En az lise anısı anlatmak kadar tatlı olan şey, lise anısı
dinlemektir. Kızım liseye gidiyor o benim onu asla anlayamayacağımı sanıp
arkadaşlarıyla kikirdeşirken benim, içimden ona gülümsemem…
Lise anıları bitmez ama gün biter. Akşam döneceğimiz
için tüm Bilecik’i bitirmektense Bilecik’e dair başka yerlerde olmayan bir
güzelliğine dalalım dedik. Şehirde tarihi birçok eser var siz bizim gibi
yapmayın her birini görün ama biz Gölpark’a gidelim.
Gölpark, Bilecik merkeze 7 km mesafede olan köy
hizmetleri tarafından sulama maksatlı yapılan bir gölet. Bize yolu tarif eden
arkadaşı, ikimiz de çok iyi dinlemediğimiz için gölün yanına giden araca değil
göle 2,5 km mesafede dönen araca bindik. Bizi bırakan dolmuş “yarım saat sonra
araba gelir, ona biner göle gidersiniz.” dedi. 2,5 km yürümek ve yarım saat
beklemek seçeneklerinden yürümeyi tercih ettik. İyi ki de ettik, böylece Temmuz
ayının en güzel manzarası olan ayçiçeği tarlalarını görebildik. Ayçiçeği tarlaları
iki bilemedin üç hafta süren güzellik sağlarlar. Ama o nasıl bir güzellik.
Kocaman bir Van Gogh tablosunun içindeymişsin gibi bir his. Göz alabildiğine
yeşillik, ortalar yoğun sarı ve ileride mavi gökyüzü ve beyaz bulutlar var.
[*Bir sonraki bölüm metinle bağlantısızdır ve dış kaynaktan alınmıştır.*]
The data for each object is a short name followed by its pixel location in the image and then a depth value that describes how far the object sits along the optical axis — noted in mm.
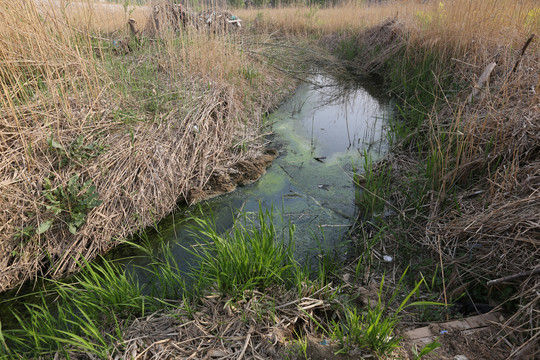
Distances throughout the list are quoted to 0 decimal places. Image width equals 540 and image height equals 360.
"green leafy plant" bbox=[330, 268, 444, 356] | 1300
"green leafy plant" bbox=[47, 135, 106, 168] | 2293
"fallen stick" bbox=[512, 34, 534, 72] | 2329
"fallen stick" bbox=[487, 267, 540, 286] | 1407
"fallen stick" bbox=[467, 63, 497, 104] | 2959
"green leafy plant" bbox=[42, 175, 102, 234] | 2148
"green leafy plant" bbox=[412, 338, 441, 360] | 1200
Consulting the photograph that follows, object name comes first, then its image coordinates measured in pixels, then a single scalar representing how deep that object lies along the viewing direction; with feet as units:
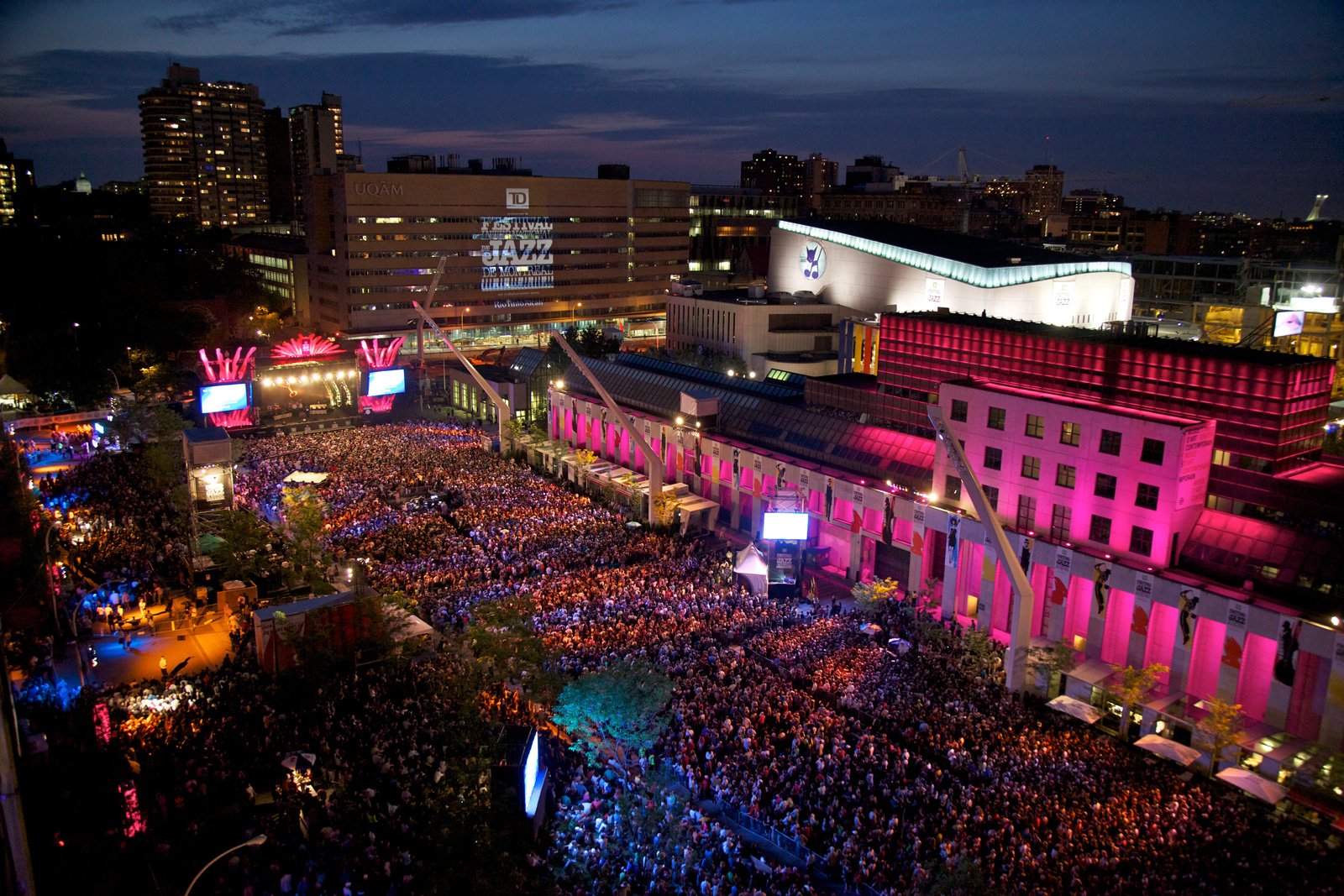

Ayçiçek tarlalarını seyrede seyrede gitmekten, ne
sıcağın ne yolun farkına varmadan göletin girişine geldik. Sonrasında hafif bir
tırmanma şeridi var ama yanınızda muhabbet etmesi tatlı, saçma laflarınıza
gülümseyen, beraber daha saçma anıları ortaya dökelim mi diyeceğiniz biri varsa
var ya…
Bir yanda çam ormanları, bir yanda gökyüzü ve yavaş
yavaş beliren göl.
Sonrasında göle nazır bir tesiste çay içtik. Tesis
düğün derneklik bir tesis. Şu filmlerde olan kır düğünleri var ya onlara bir de
göl renkleri koyun. Öyle bir yerde evlenmeliyim diyenlere duyurulur. Tam öyle
bir yer.
“Düğün dernek, gezmek hep masraf” diyenlere bir iki
şey demek istiyorum. Ben ortaokulu meslek lisesinde okudum. Bizim ev ekonomisi
dersimiz vardı. Şu an müfredatta var mı bilmiyorum. O derste bize mevcut
kaynaklarla; işlerimizi, keyiflerimiz nasıl yönetileceğimiz anlatıldı. Ben ne
zaman bir şeyler yapmayı düşünsem aklıma o dersin kazanımları gelir ve oradan
kendime bir planlama yaparım.
Hayat, yapmayı istediğimiz şeyler için yapıyor
olduğumuz bazı şeylerden feragat etmektir. Tanıdığımız tüm insanlarla ölene
kadar görüşemeyeceğimiz gibi yapıyor olduğumuz tüm şeyleri de ölene kadar
yapamayız. Birilerinden, bir şeylerden geçmeliyiz ki yerine yenilerini
koyabilelim. Eskilerin lafıyla bir koltuğa iki karpuz sığmaz.
Yoksa siz hala İstanbul’a, Ankara’ya, Bursa’ya ve daha
birçok şehre çok yakın olan Bilecik’i görmediniz mi? Ayçiçeklerin güzelliklerinin
geçmesine bir iki hafta var, gidin görün ve bana izlenimlerinizi yazın. Her
yazımdan sonra bambaşka biri, bambaşka bir yerden bir dönüş yapıyor ve bu beni
çok mutlu ediyor. Ben sırf bunun için bile yıllarca yazı yazabilirim. Keyifli
güzelliklerle dolu rotalarınız olsun.